* [What you should do] The result should be an exact copy of the data, free of pictures.

* [Supplied data]
════

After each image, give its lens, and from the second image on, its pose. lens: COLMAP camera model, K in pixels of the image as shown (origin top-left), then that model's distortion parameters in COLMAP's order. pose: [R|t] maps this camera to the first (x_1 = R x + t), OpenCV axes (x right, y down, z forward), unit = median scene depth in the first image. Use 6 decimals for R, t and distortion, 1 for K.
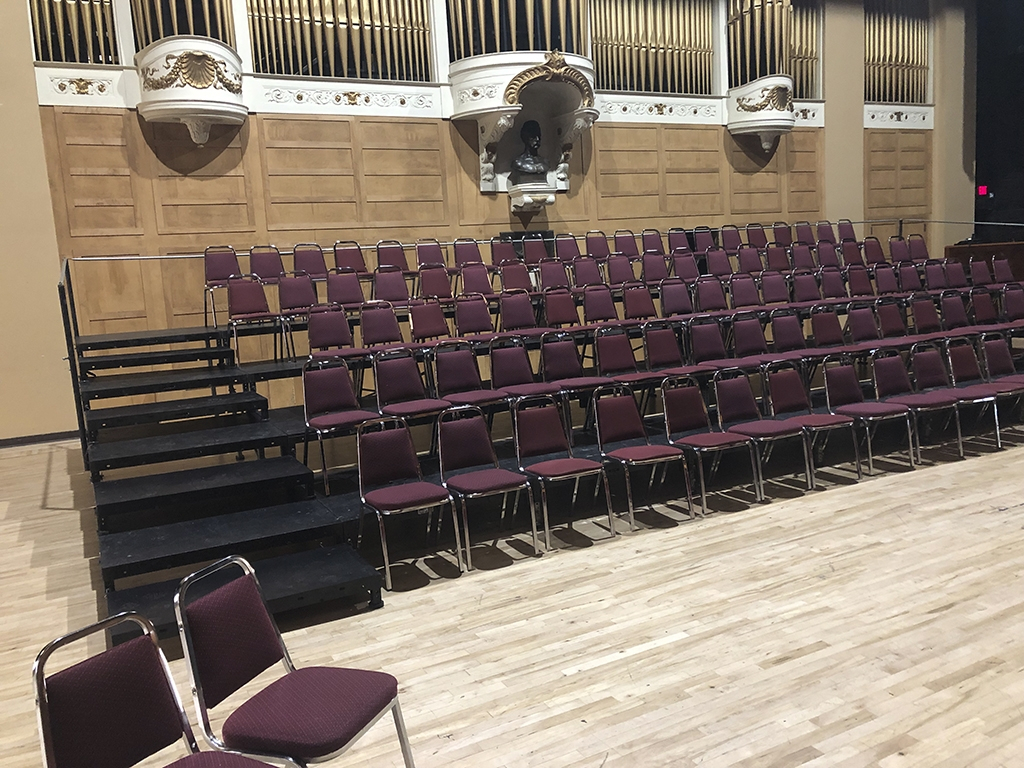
lens RADIAL K [[828.6, 0, 544.6], [0, 828.6, 383.3], [0, 0, 1]] dist [0.028068, -0.007387]
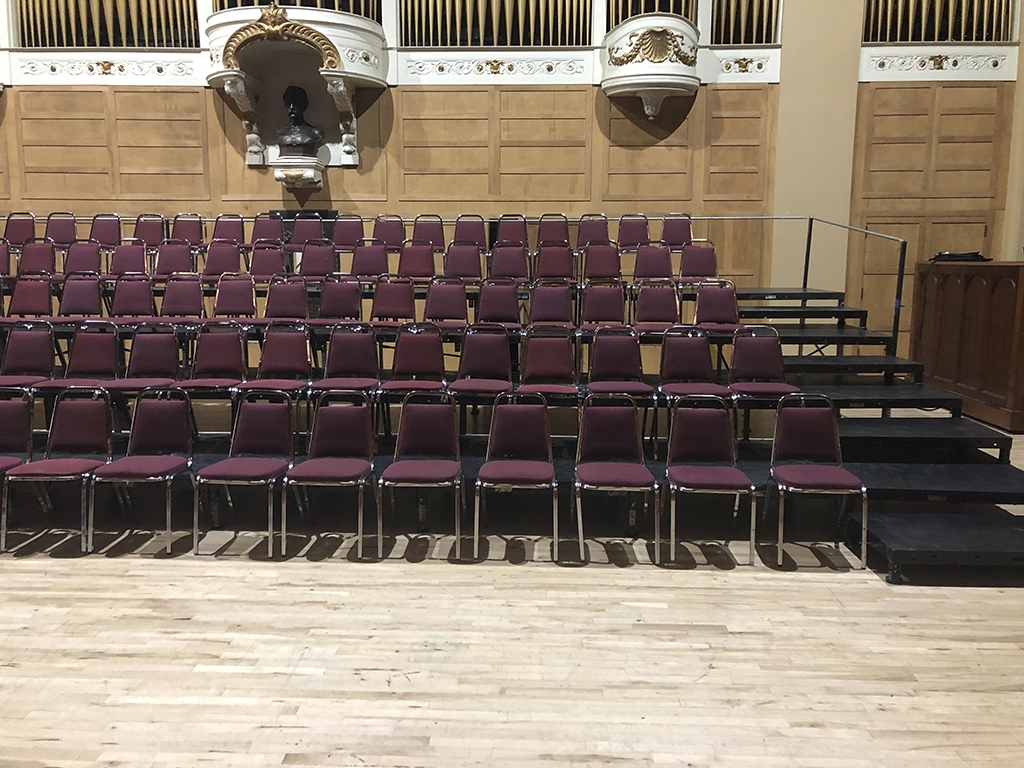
lens RADIAL K [[828.6, 0, 544.6], [0, 828.6, 383.3], [0, 0, 1]] dist [0.028068, -0.007387]
pose [[0.862521, 0.143141, -0.485354, 0.627929], [-0.127015, 0.989692, 0.066163, -0.084485], [0.489821, 0.004580, 0.871811, 0.319188]]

════

* [Response]
After each image, give its lens, and from the second image on, its pose. lens: COLMAP camera model, K in pixels of the image as shown (origin top-left), then that model's distortion parameters in COLMAP's order. pose: [R|t] maps this camera to the first (x_1 = R x + t), OpenCV axes (x right, y down, z forward), unit = median scene depth in the first image. Use 6 decimals for R, t and distortion, 1 for K.
lens RADIAL K [[828.6, 0, 544.6], [0, 828.6, 383.3], [0, 0, 1]] dist [0.028068, -0.007387]
lens RADIAL K [[828.6, 0, 544.6], [0, 828.6, 383.3], [0, 0, 1]] dist [0.028068, -0.007387]
pose [[0.862521, 0.143141, -0.485354, 0.627929], [-0.127015, 0.989692, 0.066163, -0.084485], [0.489821, 0.004580, 0.871811, 0.319188]]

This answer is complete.